About The Position

This position is a joint role between Humboldt Park Health and The West Side Health Equity Collaborative (WSHEC), an initiative in Chicago focused on screening community members with chronic illness for social determinants of health and providing comprehensive services. Based in the Emergency Department, the Behavioral Health (BH) Navigator will screen Humboldt Park Health patients in the BH department. The BH Navigator will act as a liaison between patients, the medical system, and community-based organizations, fostering trusting relationships with program participants. Additionally, the BH Navigator will identify and help overcome barriers to accessing quality care and provide relevant referrals.

Requirements

  • Nonjudgmental, energetic, positive, harm-reduction approach to assisting patients with SUD.
  • Interest/proficiency in working with individuals recently released from incarceration, homeless individuals, and other marginalized populations.
  • Understanding of SUD as a medical condition and MAT as an effective, evidence-based treatment.
  • Understanding that abstinence-based behavioral programs that discourage MAT are not evidence-based.
  • Ability to communicate with patients clearly, respectfully, and in a culturally appropriate manner.
  • Respect for patient confidentiality and privacy.
  • Ability to use a computer and to learn to use electronic health records.
  • Candidates should plan to obtain certification as a community health worker.

Nice To Haves

  • Ability to communicate in languages spoken in the local community is a plus.
  • Preference for applicants with connections to and reflecting the diversity of the local community.

Responsibilities

  • Assist with identification of patients with SUD or co-occurring mental health disorders in the emergency department (ED) and, where feasible, within inpatient units by monitoring patient tracking systems to screen for eligible patients and checking in with clinicians and nursing staff to receive referrals of eligible patients.
  • Establish a positive relationship with patients struggling with drug use or co-occurring mental health disorders.

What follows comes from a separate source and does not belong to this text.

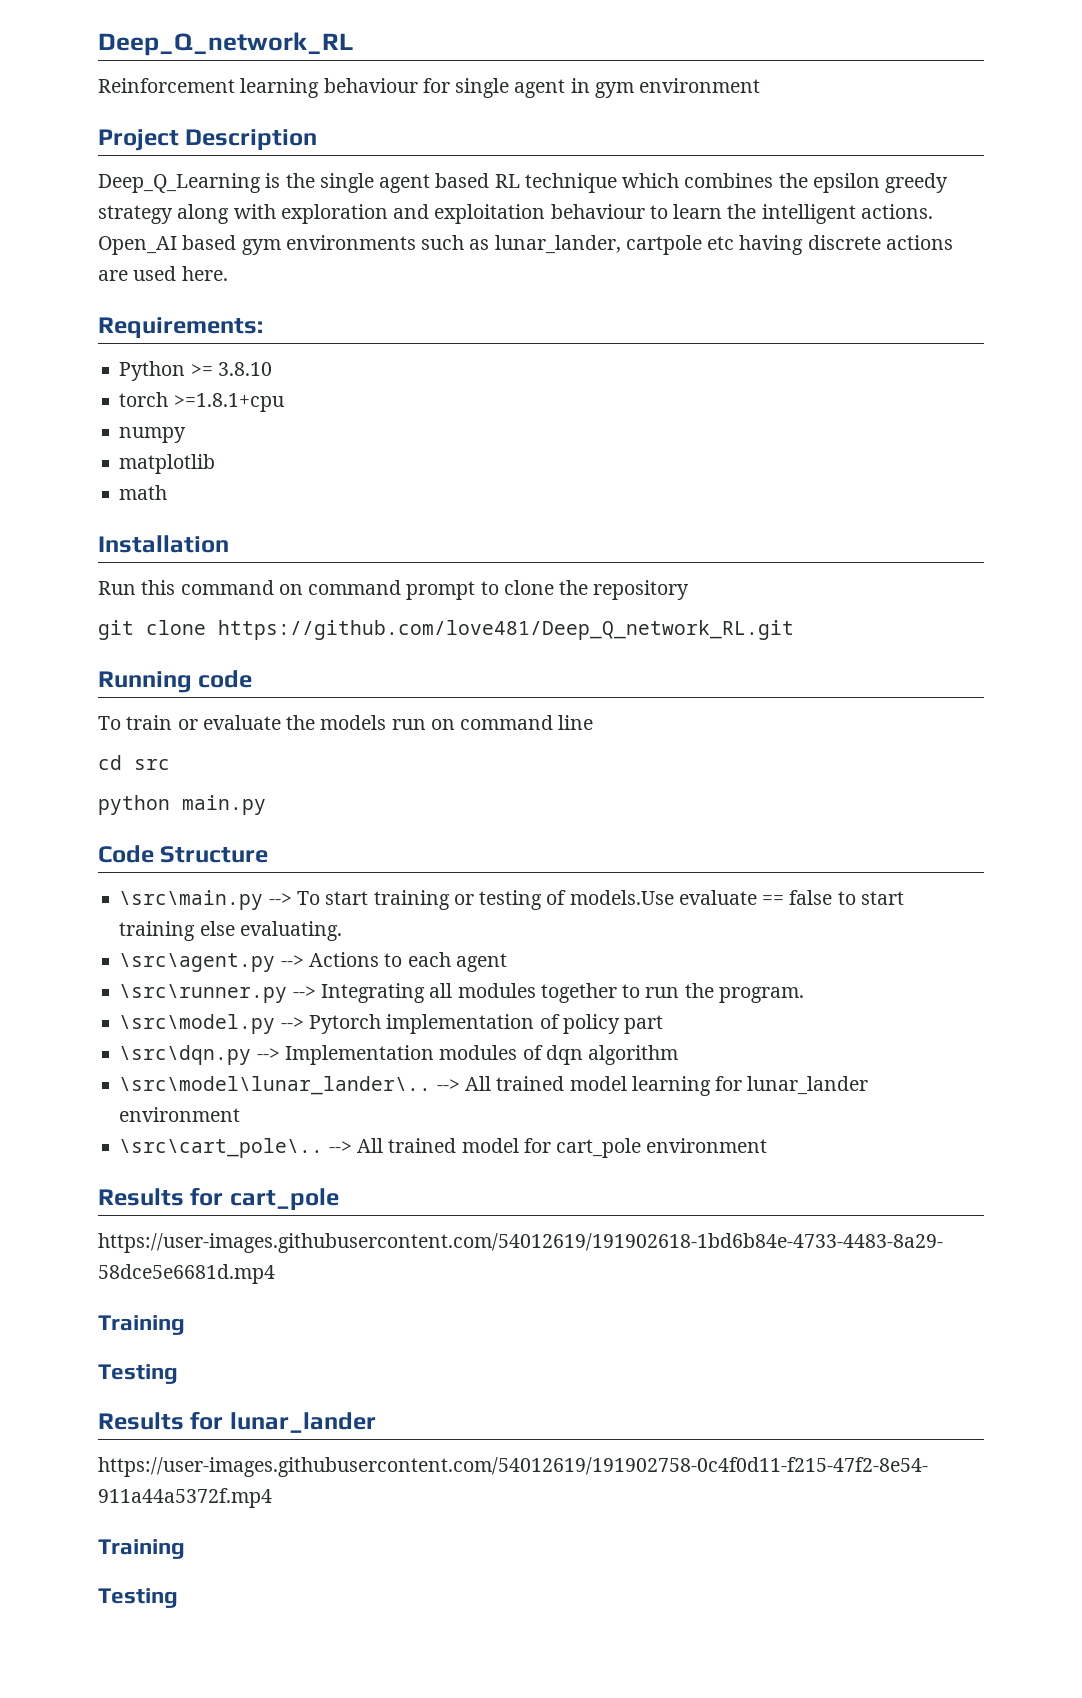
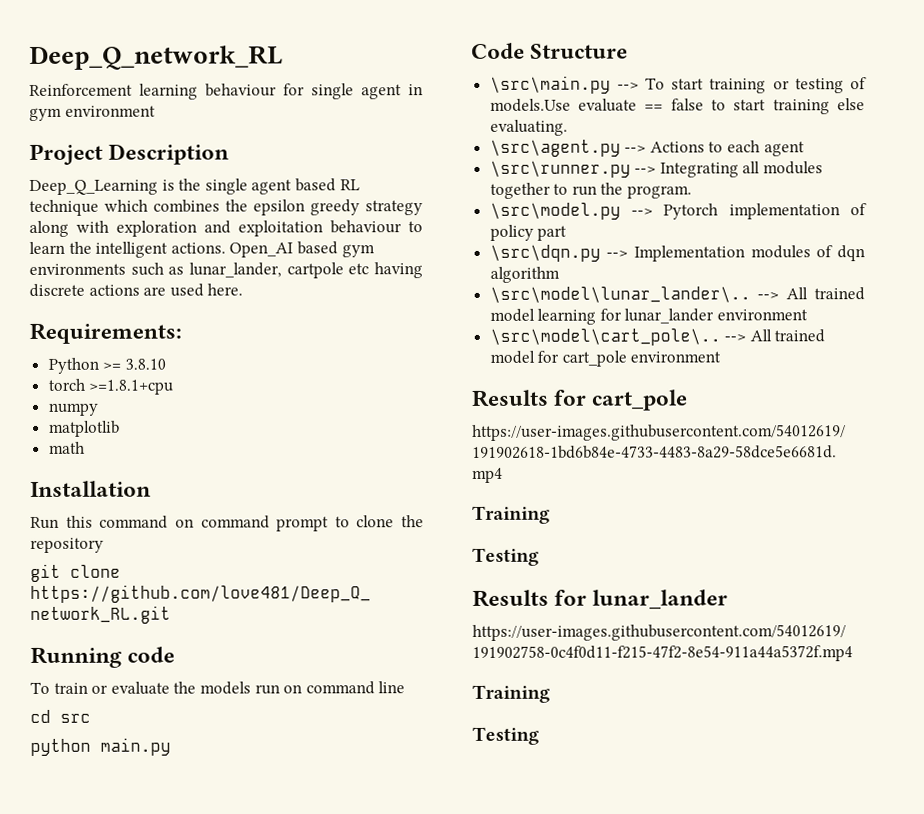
[119,1138,324,1158] \src\cart_pole\.. -> [489,328,721,346] \src\model\cart_pole\..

If required by the hospital, to allow for billing, this may include initial patient assessments and brief interventions using standardized tools.
  • Make navigator contact information widely available to people who use drugs, patients with co-occurring mental health disorders, and clinicians; respond to calls or texts directly from patients and providers.
  • Advocate for a culture of low threshold access to MAT for patients with opioid use disorder (OUD) that includes signage or materials inviting patients to seek help for substance use in prominent areas of the ED and hospital.
  • Facilitate initiation of MAT with hospital clinicians.
  • Use motivational interviewing techniques to communicate with patients in a respectful, culturally appropriate, non-judgmental manner.
  • Maintain up-to-date information about the effects of various substances, withdrawal symptoms, and treatment options to effectively educate and counsel patients.
  • Promote harm-reduction strategies based on patients’ goals, preferences, and life circumstances.
  • Engage patients with co-occurring mental health disorders and help them access treatment.
  • Help patients overcome barriers to filling prescriptions for MAT (e.g., insurance status, copay expense, cost differences between formulations, etc.)
  • Schedule appointments at MAT-capable clinics for ongoing treatment and address access barriers by assisting with transportation, retrieving medical records, providing cell phones, or other supports as determined by patient needs and community resources.
  • Establish a relationship with patients and communicate via telephone, text, and/or email to remind patients of appointments, help navigate obstacles to follow-up treatment, and provide encouragement.
  • Work with hospital staff to set up a robust system for ensuring patient referral and follow-up outside of the navigator’s regular hours.
  • Develop expertise in insurance benefits and exclusions related to treatment.
  • Provide patients referrals to other services, such as mental health services, shelter, primary care, social services, and residential treatment facilities.
  • Assist out-of-county patients to access MAT and other services in their home county.
  • Enter encounter data into the electronic medical record or other data collection system as determined by hospital protocols.
  • If required for program reporting, aggregate monthly or quarterly counts of targeted metrics, such as number of patients served, buprenorphine administrations, prescriptions, referrals to care, etc.
  • Advocate for a harm-reduction approach to patients who use drugs within the hospital and community to reinforce evidence-based, non-judgmental approaches so that patients who use drugs get the same care as patients who do not use drugs.
  • Promote the use of non-stigmatizing language by hospital staff when referring to people who use drugs.
  • Develop connections with a comprehensive array of community service providers to address the needs of people with SUD or co-occurring mental health disorders.
  • Conduct outreach and build trust in settings where people are at high risk of SUD such as jails, syringe distribution locations, homeless shelters, and SUD treatment programs.